Die Dienstagsfrage, Part III

Die Räume der Ausstellung heißen „Die Revolution sind wir“, „99 Cent“, „Hundert Jahre“ oder „Realismus des Politischen“. Ein Raumtitel, über den nicht nur Besucher, sondern auch einige unserer Mitarbeiter gestolpert sind, ist der des dritten Raumes „Die Reise ins Wunderland“. Die Werke, die in diesem Raum zu sehen sind, reichen von Damien Hirsts „Dead End Jobs“ zu Anselm Kiefers „Heroische Sinnbilder“, Günther Ueckers „Kriegssarg“ und Armandos „Schuldige Landschaft“. Sie thematisieren den Umgang mit der Erinnerung – vor allem nach dem Zweiten Weltkrieg.

Aber warum handelt es sich dabei um ein Land zum Wundern?  

Ausstellungsansicht "Reise ins Wunderland"
Günter Uecker "Kriegssarg (Antwort an Marinetti)", 1968 & Armando "Schuldige Landschaft", 1987
Ausstellungsansicht "Reise ins Wunderland"
Anselm Kiefer Sechs Bilder aus der Serie "Besetzungen", 1969
Christian Boltanski "Das Gymnasium Chases 1931" in der Ausstellung
Christian Boltanski "Das Gymnasium Chases 1931", 1987 Wien // museum moderner kunst stiftung ludig, Österreich

Unsere Kuratorin Monika Flacke über die Gedanken hinter dem Titel des dritten Raumes:

„Die „Reise ins Wunderland“ bezieht sich auf die vorherigen Ausstellungen mit dem Titel „Mythen der Nationen“. Der Titel ist für diese Ausstellung mit Bedacht gewählt und soll provozieren. Wir stellen in diesem Kapitel die kühne These auf, dass die Geschichtserzählungen sobald es um Erinnerungen geht, ein Land zum Wundern werden.

Zum besseren Verständnis dieses Kapitels werde ich versuchen eine historische Einordnung zu Geschichtskonstruktionen zu geben. Die meisten Werke in diesem Kapitel beschäftigen sich mit der Frage der Erinnerung. Fast alle Künstler fragen, wer die Täter im Zweiten Weltkrieg waren und wie an sie erinnert worden ist nach 1945. Die Künstler misstrauen der Erinnerung. Sie sehen, dass die Mehrheit der Deutschen, die den Krieg begonnen hatten, sich ihre Schuld nicht eingestanden, sich als verführt oder unschuldig begriffen, sich als antifaschistische Widerstandskämpfer in der DDR verstanden.

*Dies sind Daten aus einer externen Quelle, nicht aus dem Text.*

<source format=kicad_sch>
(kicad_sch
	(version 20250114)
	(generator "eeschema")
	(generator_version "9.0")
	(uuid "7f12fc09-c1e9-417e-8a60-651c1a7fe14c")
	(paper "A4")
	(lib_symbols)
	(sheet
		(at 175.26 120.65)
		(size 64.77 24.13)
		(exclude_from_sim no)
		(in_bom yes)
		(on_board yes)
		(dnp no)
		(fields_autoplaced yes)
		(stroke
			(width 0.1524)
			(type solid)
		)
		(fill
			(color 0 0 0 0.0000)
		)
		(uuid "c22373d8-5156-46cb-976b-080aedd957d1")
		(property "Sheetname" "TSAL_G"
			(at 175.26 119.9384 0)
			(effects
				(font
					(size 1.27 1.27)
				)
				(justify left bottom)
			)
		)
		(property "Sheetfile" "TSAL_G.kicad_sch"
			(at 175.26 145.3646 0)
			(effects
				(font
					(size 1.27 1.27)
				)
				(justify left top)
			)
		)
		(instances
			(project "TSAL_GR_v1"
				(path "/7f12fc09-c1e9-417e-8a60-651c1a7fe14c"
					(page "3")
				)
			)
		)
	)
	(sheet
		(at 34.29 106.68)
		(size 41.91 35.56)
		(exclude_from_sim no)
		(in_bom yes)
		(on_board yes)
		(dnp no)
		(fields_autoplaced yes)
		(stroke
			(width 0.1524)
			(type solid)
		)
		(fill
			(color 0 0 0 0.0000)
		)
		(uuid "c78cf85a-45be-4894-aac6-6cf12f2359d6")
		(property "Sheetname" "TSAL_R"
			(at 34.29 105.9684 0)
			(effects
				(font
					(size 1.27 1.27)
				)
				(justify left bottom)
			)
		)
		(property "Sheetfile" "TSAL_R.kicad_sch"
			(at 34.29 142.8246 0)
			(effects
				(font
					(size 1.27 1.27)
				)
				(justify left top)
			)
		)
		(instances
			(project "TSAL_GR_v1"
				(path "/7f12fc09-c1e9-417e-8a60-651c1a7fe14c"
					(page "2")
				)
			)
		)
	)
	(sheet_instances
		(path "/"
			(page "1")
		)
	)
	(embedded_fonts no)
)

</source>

Zwar gab es in der Bundesrepublik Deutschland von Anfang an eine Auseinandersetzung mit der Schuldfrage, die jedoch über lange Zeit von Minderheiten getragen wurde. Filme wie „Die Mörder sind unter“ waren bekannt, „Das Tagebuch der Anne Frank“ war 1950 erschienen, trotzdem kam erst mit dem Frankfurter Ausschwitz-Prozess am 20. Dezember 1963 eine Wende in die Geschichtsdebatte, eine Wende in die Auseinandersetzung mit dem Nationalsozialismus. Heute spricht man von Aufarbeitung der Vergangenheit. Die Kunst hat dieses Eingeständnis nicht nur begleitet, sondern auch erzeugt.

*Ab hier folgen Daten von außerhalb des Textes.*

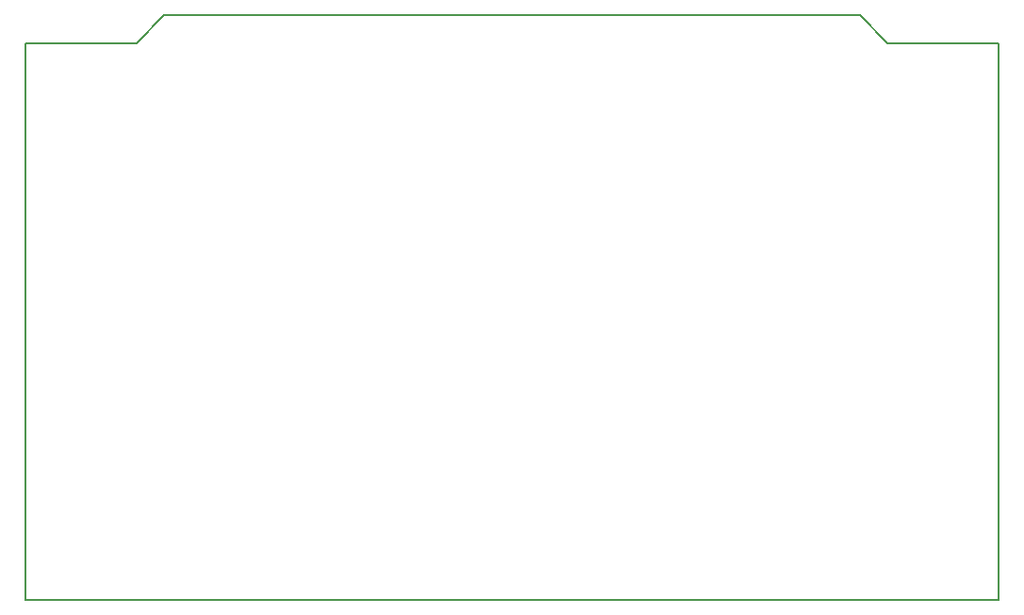
<source format=gbr>
G04 #@! TF.FileFunction,Profile,NP*
%FSLAX46Y46*%
G04 Gerber Fmt 4.6, Leading zero omitted, Abs format (unit mm)*
G04 Created by KiCad (PCBNEW 4.0.5) date 02/22/17 15:32:43*
%MOMM*%
%LPD*%
G01*
G04 APERTURE LIST*
%ADD10C,0.100000*%
%ADD11C,0.150000*%
G04 APERTURE END LIST*
D10*
D11*
X0Y-50000000D02*
X87500000Y-50000000D01*
X75000000Y2500000D02*
X12500000Y2500000D01*
X77500000Y0D02*
X75000000Y2500000D01*
X87500000Y0D02*
X77500000Y0D01*
X10000000Y0D02*
X12500000Y2500000D01*
X0Y0D02*
X10000000Y0D01*
X87500000Y0D02*
X87500000Y-50000000D01*
X0Y0D02*
X0Y-50000000D01*
M02*

</source>
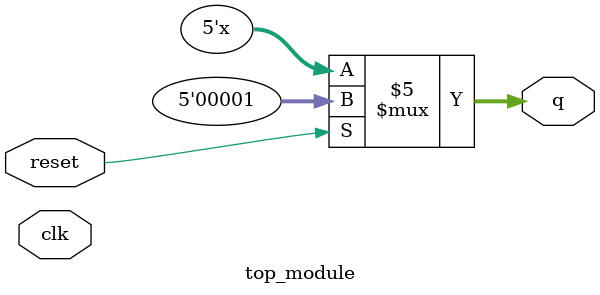
<source format=sv>
module top_module(
    input clk,
    input reset,
    output reg [4:0] q);

    reg [2:0] taps;

    always @* begin
        if (reset) 
            q <= 1;
        else begin
            taps = {q[4], q[2], 1'b0};
            q <= {q[3:0], q[4] ^ q[taps]};
        end
    end

endmodule

</source>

Der Film „Die Mörder sind unter uns“ ist ein frühes Beispiel und ich empfehle wirklich, diesen Film anzuschauen. In der Bildenden Kunst kann „Onkel Rudi“ von Gerhard Richter aus dem Jahr 1965 als Markstein bezeichnet werden, stellt dieses Bild doch ein Problem zur Diskussion, das erst 30 Jahre später in den Erinnerungsdiskurs Aufnahme finden wird. Gezeigt wurde dieses Bild in Zusammenhang einer Ausstellung, die der Berliner Galerist René Block 1967 organisiert hatte. Block hatte 21 Künstler aufgefordert je ein Werk für die Ausstellung „Hommage à Lidice“ zur Verfügung zu stellen neben Beuys, Dieter Roth, Wolf Vostell, Günther Uecker oder Gotthard Graubner beteiligte sich eben auch Gerhard Richter. Die Werke wanderten als Geschenk an das in Prag befindliche Museum Lidice.

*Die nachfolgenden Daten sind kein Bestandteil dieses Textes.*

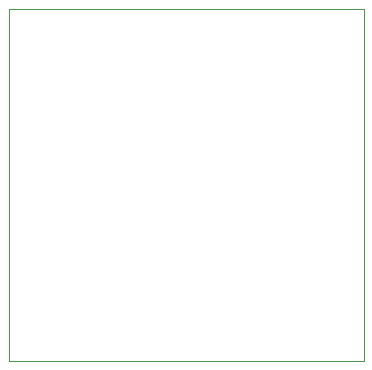
<source format=gbr>
G04 #@! TF.GenerationSoftware,KiCad,Pcbnew,5.1.6-c6e7f7d~86~ubuntu18.04.1*
G04 #@! TF.CreationDate,2020-06-11T15:17:01+02:00*
G04 #@! TF.ProjectId,sci2can,73636932-6361-46e2-9e6b-696361645f70,1.02*
G04 #@! TF.SameCoordinates,Original*
G04 #@! TF.FileFunction,Profile,NP*
%FSLAX46Y46*%
G04 Gerber Fmt 4.6, Leading zero omitted, Abs format (unit mm)*
G04 Created by KiCad (PCBNEW 5.1.6-c6e7f7d~86~ubuntu18.04.1) date 2020-06-11 15:17:01*
%MOMM*%
%LPD*%
G01*
G04 APERTURE LIST*
G04 #@! TA.AperFunction,Profile*
%ADD10C,0.050000*%
G04 #@! TD*
G04 APERTURE END LIST*
D10*
X196050000Y-105500000D02*
X196050000Y-75700000D01*
X226050000Y-105500000D02*
X196050000Y-105500000D01*
X226050000Y-75700000D02*
X226050000Y-105500000D01*
X196050000Y-75700000D02*
X226050000Y-75700000D01*
M02*

</source>
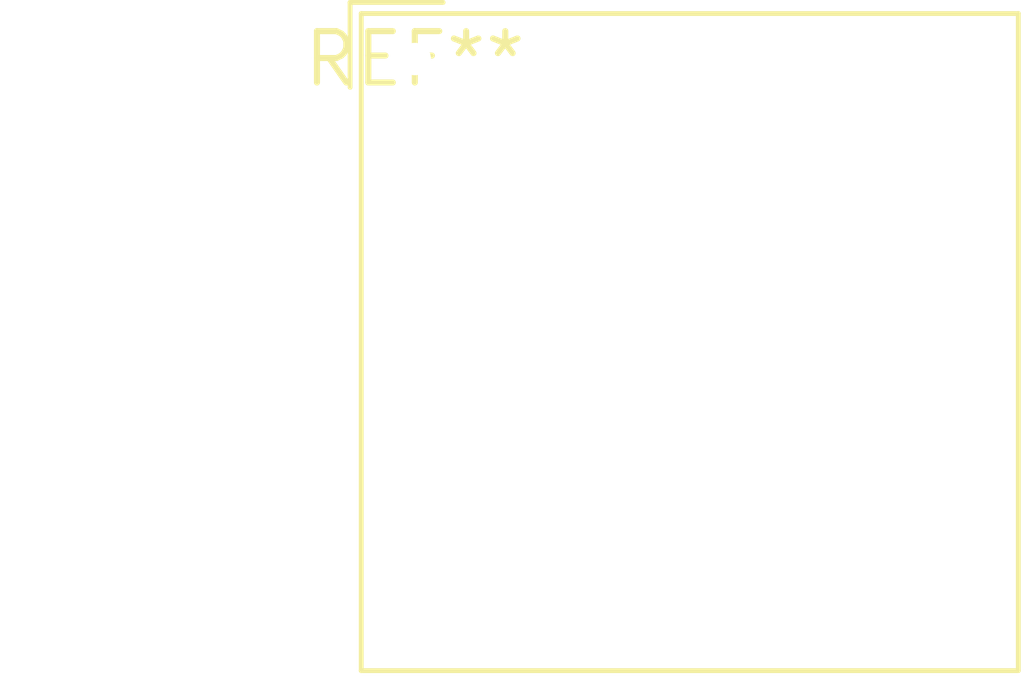
<source format=kicad_pcb>
(kicad_pcb (version 20240108) (generator pcbnew)

  (general
    (thickness 1.6)
  )

  (paper "A4")
  (layers
    (0 "F.Cu" signal)
    (31 "B.Cu" signal)
    (32 "B.Adhes" user "B.Adhesive")
    (33 "F.Adhes" user "F.Adhesive")
    (34 "B.Paste" user)
    (35 "F.Paste" user)
    (36 "B.SilkS" user "B.Silkscreen")
    (37 "F.SilkS" user "F.Silkscreen")
    (38 "B.Mask" user)
    (39 "F.Mask" user)
    (40 "Dwgs.User" user "User.Drawings")
    (41 "Cmts.User" user "User.Comments")
    (42 "Eco1.User" user "User.Eco1")
    (43 "Eco2.User" user "User.Eco2")
    (44 "Edge.Cuts" user)
    (45 "Margin" user)
    (46 "B.CrtYd" user "B.Courtyard")
    (47 "F.CrtYd" user "F.Courtyard")
    (48 "B.Fab" user)
    (49 "F.Fab" user)
    (50 "User.1" user)
    (51 "User.2" user)
    (52 "User.3" user)
    (53 "User.4" user)
    (54 "User.5" user)
    (55 "User.6" user)
    (56 "User.7" user)
    (57 "User.8" user)
    (58 "User.9" user)
  )

  (setup
    (pad_to_mask_clearance 0)
    (pcbplotparams
      (layerselection 0x00010fc_ffffffff)
      (plot_on_all_layers_selection 0x0000000_00000000)
      (disableapertmacros false)
      (usegerberextensions false)
      (usegerberattributes false)
      (usegerberadvancedattributes false)
      (creategerberjobfile false)
      (dashed_line_dash_ratio 12.000000)
      (dashed_line_gap_ratio 3.000000)
      (svgprecision 4)
      (plotframeref false)
      (viasonmask false)
      (mode 1)
      (useauxorigin false)
      (hpglpennumber 1)
      (hpglpenspeed 20)
      (hpglpendiameter 15.000000)
      (dxfpolygonmode false)
      (dxfimperialunits false)
      (dxfusepcbnewfont false)
      (psnegative false)
      (psa4output false)
      (plotreference false)
      (plotvalue false)
      (plotinvisibletext false)
      (sketchpadsonfab false)
      (subtractmaskfromsilk false)
      (outputformat 1)
      (mirror false)
      (drillshape 1)
      (scaleselection 1)
      (outputdirectory "")
    )
  )

  (net 0 "")

  (footprint "HOPERF_RFM9XW_THT" (layer "F.Cu") (at 0 0))

)

</source>
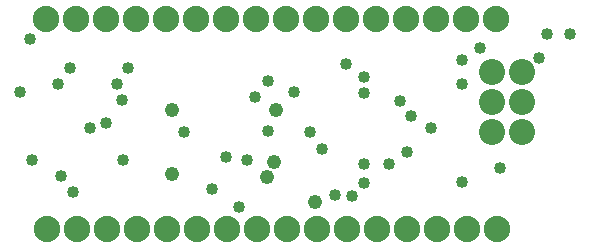
<source format=gbr>
G04 DipTrace 2.2.0.9*
%INBottomMask.gbr*%
%MOIN*%
%ADD26C,0.04*%
%ADD31C,0.048*%
%ADD33C,0.088*%
%ADD43C,0.0867*%
%FSLAX44Y44*%
%SFA1B1*%
%OFA0B0*%
G04*
G70*
G90*
G75*
G01*
%LNBotMask*%
%LPD*%
D31*
X17050Y5800D3*
X12280Y8850D3*
X12300Y6720D3*
X15450Y6630D3*
X15680Y7110D3*
X15770Y8850D3*
D26*
X10820Y10262D3*
X8880D3*
X10445Y9732D3*
X8485D3*
X7574Y11225D3*
X7624Y7180D3*
X8999Y6134D3*
X12680Y8130D3*
X10643Y9180D3*
X10660Y7180D3*
X22560Y10910D3*
X7229Y9465D3*
X9560Y8254D3*
X23234Y6909D3*
X24539Y10580D3*
X8604Y6664D3*
X13630Y6210D3*
X18691Y7061D3*
X19535D3*
X14100Y7282D3*
X20275Y8640D3*
X25550Y11370D3*
X24798D3*
X14794Y7179D3*
X16899Y8136D3*
X21957Y6461D3*
Y9725D3*
Y10515D3*
X15510Y8160D3*
X14535Y5620D3*
X18691Y6424D3*
X17732Y6029D3*
X18296Y5995D3*
X17294Y7542D3*
X20140Y7456D3*
X20940Y8245D3*
X19880Y9151D3*
X18691Y9416D3*
X18090Y10384D3*
X18691Y9946D3*
X16369Y9440D3*
X15504Y9835D3*
X15077Y9295D3*
X10090Y8427D3*
D43*
X23950Y8120D3*
Y9120D3*
Y10120D3*
X22950D3*
Y9120D3*
Y8120D3*
D33*
X23140Y4890D3*
X22140D3*
X21140D3*
X20140D3*
X19140D3*
X18140D3*
X17140D3*
X16140D3*
X15140D3*
X14140D3*
X13140D3*
X12140D3*
X11140D3*
X10140D3*
X9140D3*
X8140D3*
X23090Y11890D3*
X22090D3*
X21090D3*
X20090D3*
X19090D3*
X18090D3*
X17090D3*
X16090D3*
X15090D3*
X14090D3*
X13090D3*
X12090D3*
X11090D3*
X10090D3*
X9090D3*
X8090D3*
M02*

</source>
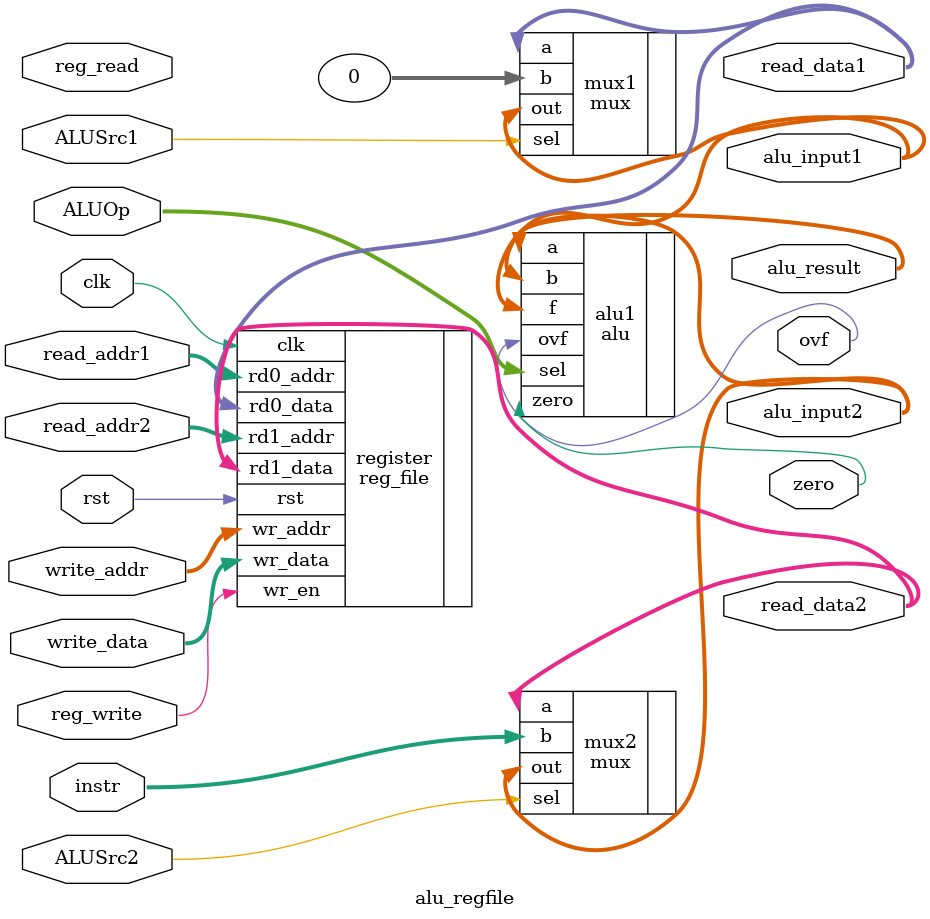
<source format=v>
module alu_regfile(
    input clk,
    input rst,
    input [4:0] read_addr1,
    input [4:0] read_addr2,
    input [4:0] write_addr,
    input [31:0] write_data,
    input reg_write,
    input reg_read,
    input [15:0] instr,
    input ALUSrc1,
    input ALUSrc2,
    input [2:0] ALUOp,
    output [31:0] read_data1,
    output [31:0] read_data2,
    output [31:0] alu_input1,
    output [31:0] alu_input2,
    output [31:0] alu_result,
    output ovf,
    output zero
    );

wire clk;
wire rst;
wire [4:0] read_addr1;
wire [4:0] read_addr2;
wire [4:0] write_addr;
wire [31:0] write_data;
wire reg_write;
wire reg_read;
//reg read_data1;
//reg read_data2;

 wire [31:0] alu_input1;
 wire [31:0] alu_input2;
 wire [31:0] read_data1;
 wire [31:0] read_data2; 
    
//Set up reg file
reg_file register(
.clk(clk),
.rst(rst),
.rd0_addr(read_addr1),
.rd1_addr(read_addr2),
.wr_addr(write_addr),
.wr_data(write_data),
.wr_en(reg_write),
.rd0_data(read_data1),
.rd1_data(read_data2)
);

//Set up muxes
wire ALUSrc1;
//reg alu_input1;

mux mux1(
.a(read_data1),
.b(0),
.sel(ALUSrc1),
.out(alu_input1)
);

wire [15:0] instr;
wire ALUSrc2;
//reg alu_input2;

mux mux2(
.a(read_data2),
.b(instr),
.sel(ALUSrc2),
.out(alu_input2)
);


wire [2:0] ALUOp;
wire [31:0] alu_result;
wire ovf;
wire zero;

//Set up alu
alu alu1(
.a(alu_input1),
.b(alu_input2),
.sel(ALUOp),
.f(alu_result),
.ovf(ovf),
.zero(zero)
);

endmodule
</source>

Gerhard Richter zeigt nicht nur eine verschwommene Figur seines Onkels, nämlich Onkel Rudi, der in Wehrmachtsuniform erscheint, er thematisiert mit seinem Bild auch ein Problem, über das bis dahin in der Bundesrepublik nicht gesprochen worden war. Nämlich, dass die als sauber geltende Wehrmacht an Massenmorden beteiligt war oder gewesen sein könnte. Dies bedeutet nicht allein, dass Wehrmachtsangehörige Massenmörder gewesen sein können, sondern auch, dass der Massenmörder unser Onkel, der Bruder des Vaters oder der Mutter gewesen sein kann, also zur Familie gehörte. Erst 1995 wird diese Erkenntnis durch die Ausstellung „Vernichtungskrieg: Verbrechen der Wehrmacht 1941 – 44“ öffentlich diskutiert. Dazwischen liegen 30 Jahre.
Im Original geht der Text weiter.